Seth Price, who manages networks operated by Durham County, N.C., estimated that DNA Center and other Cisco software had reduced the time needed to resolve service problems by 80 percent. Finding and isolating a computer infected with malware — a job that once took months — now takes hours, he said.

DNA Center is also designed to improve security by making it easier to restrict what devices can communicate with one another. That was a key selling point for Children’s Hospital Los Angeles, which has to worry about protecting computers, medical instruments and other devices, said Steven Garske, its chief information officer. The hospital decided to buy 350 of the Catalyst devices last July.
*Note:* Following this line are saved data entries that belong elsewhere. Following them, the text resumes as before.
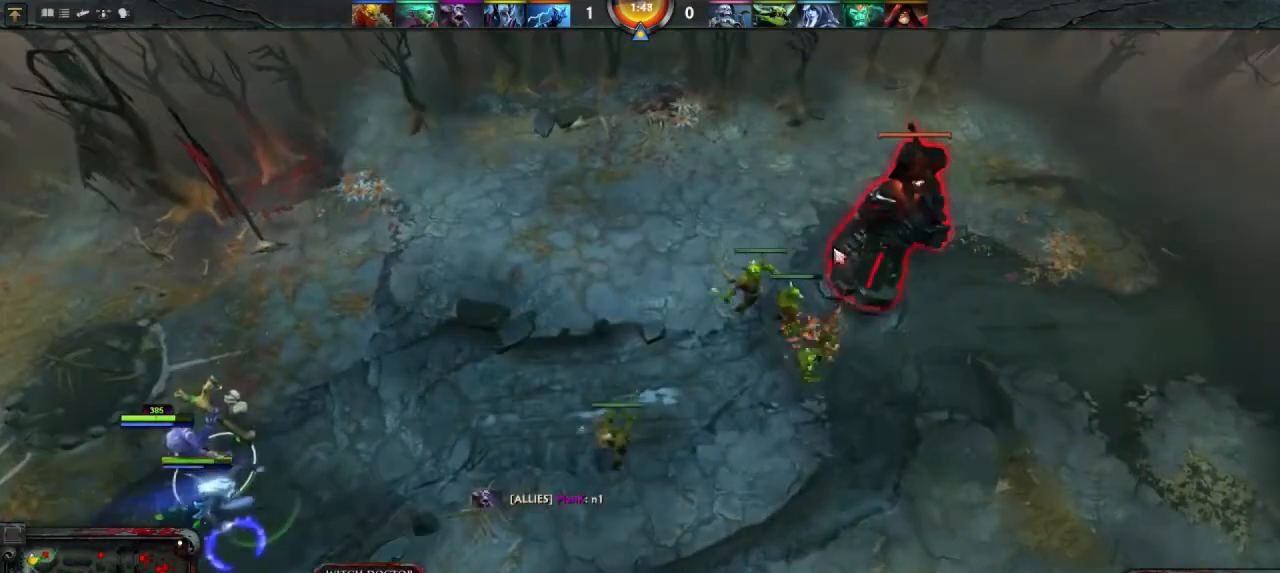
{"keys": [], "mouse": [], "events": [[300, "mouse_right", "down"], [367, "mouse_right", "up"]]}
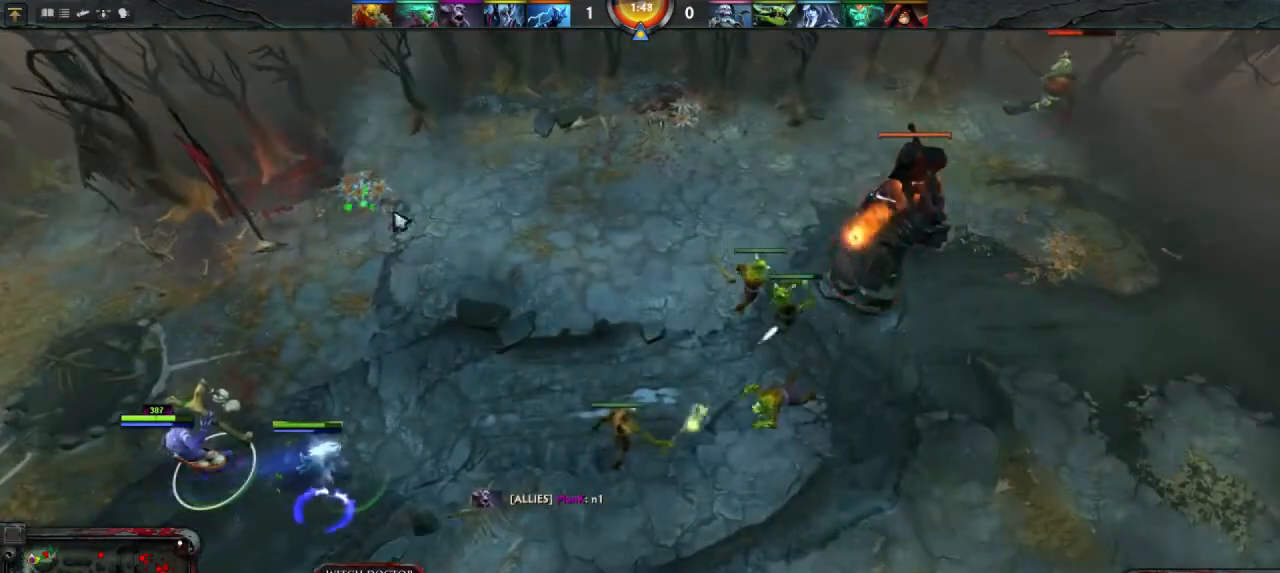
{"keys": [], "mouse": [], "events": []}
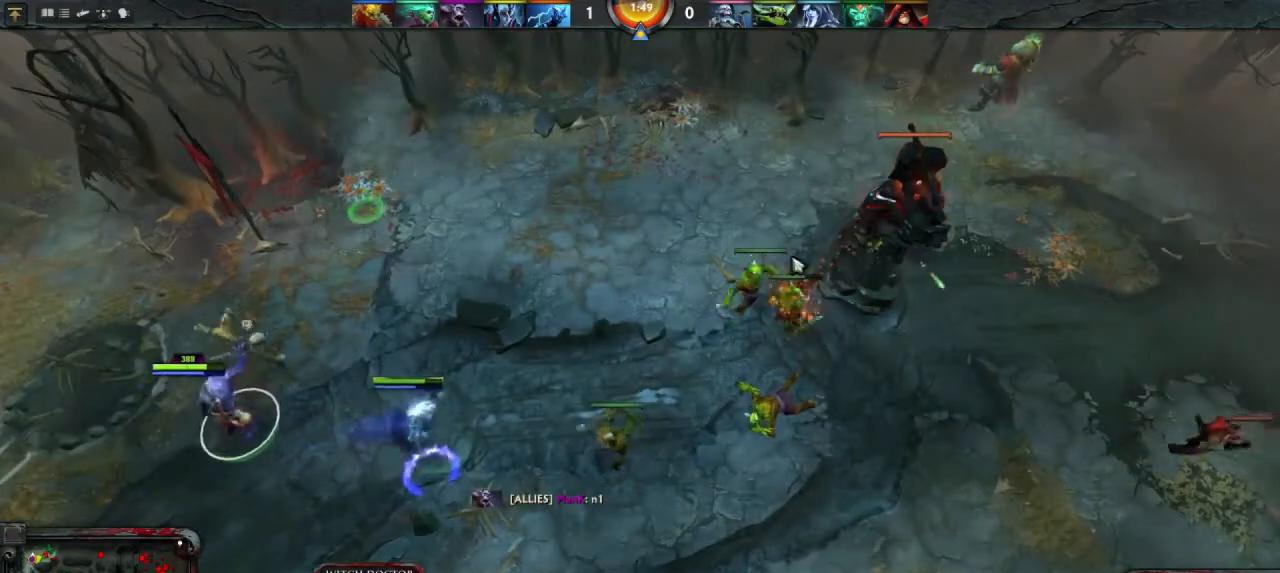
{"keys": [], "mouse": [], "events": [[100, "mouse_right", "down"], [200, "mouse_right", "up"], [367, "mouse_right", "down"], [467, "mouse_right", "up"]]}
The latest Cisco technology works like “digital alchemy,” said Jerry Sheehan, chief information officer at Montana State University, which is also testing DNA Center.

Mr. Robbins still has plenty to think about. Rivals are promoting similar approaches, including the hardware makers Arista Networks, Hewlett Packard Enterprise, Juniper Networks and Huawei of China, while software specialists include VMware, Cumulus Networks and Apstra.